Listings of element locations
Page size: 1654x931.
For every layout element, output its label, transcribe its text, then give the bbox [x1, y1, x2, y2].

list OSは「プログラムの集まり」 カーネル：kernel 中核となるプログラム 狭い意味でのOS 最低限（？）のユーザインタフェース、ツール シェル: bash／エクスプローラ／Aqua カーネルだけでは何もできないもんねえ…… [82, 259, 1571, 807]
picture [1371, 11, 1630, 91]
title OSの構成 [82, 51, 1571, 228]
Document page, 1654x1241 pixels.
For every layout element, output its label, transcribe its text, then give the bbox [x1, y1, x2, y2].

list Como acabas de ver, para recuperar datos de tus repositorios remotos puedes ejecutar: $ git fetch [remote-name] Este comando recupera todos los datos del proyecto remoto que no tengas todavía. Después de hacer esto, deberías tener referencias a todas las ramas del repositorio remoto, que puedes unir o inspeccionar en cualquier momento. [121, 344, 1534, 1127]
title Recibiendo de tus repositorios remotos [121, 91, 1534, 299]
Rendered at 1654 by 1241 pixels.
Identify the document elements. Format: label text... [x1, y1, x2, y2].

• _What is being asked_
Render every line of the material above as a Markdown table with the columns n and Line, numbering each row and omitting blank lines.

• _Task output_
| n | Line |
|---|---|
| 1 | Page size: 1654x931. |
| 2 | For every layout element, output its label, transcribe its text, then give the bbox [x1, y1, x2, y2]. |
| 3 | list OSは「プログラムの集まり」 カーネル：kernel 中核となるプログラム 狭い意味でのOS 最低限（？）のユーザインタフェース、ツール シェル: bash／エクスプローラ／Aqua カーネルだけでは何もできないもんねえ…… [82, 259, 1571, 807] |
| 4 | picture [1371, 11, 1630, 91] |
| 5 | title OSの構成 [82, 51, 1571, 228] |
| 6 | Document page, 1654x1241 pixels. |
| 7 | For every layout element, output its label, transcribe its text, then give the bbox [x1, y1, x2, y2]. |
| 8 | list Como acabas de ver, para recuperar datos de tus repositorios remotos puedes ejecutar: $ git fetch [remote-name] Este comando recupera todos los datos del proyecto remoto que no tengas todavía. Después de hacer esto, deberías tener referencias a todas las ramas del repositorio remoto, que puedes unir o inspeccionar en cualquier momento. [121, 344, 1534, 1127] |
| 9 | title Recibiendo de tus repositorios remotos [121, 91, 1534, 299] |
| 10 | Rendered at 1654 by 1241 pixels. |
| 11 | Identify the document elements. Format: label text... [x1, y1, x2, y2]. |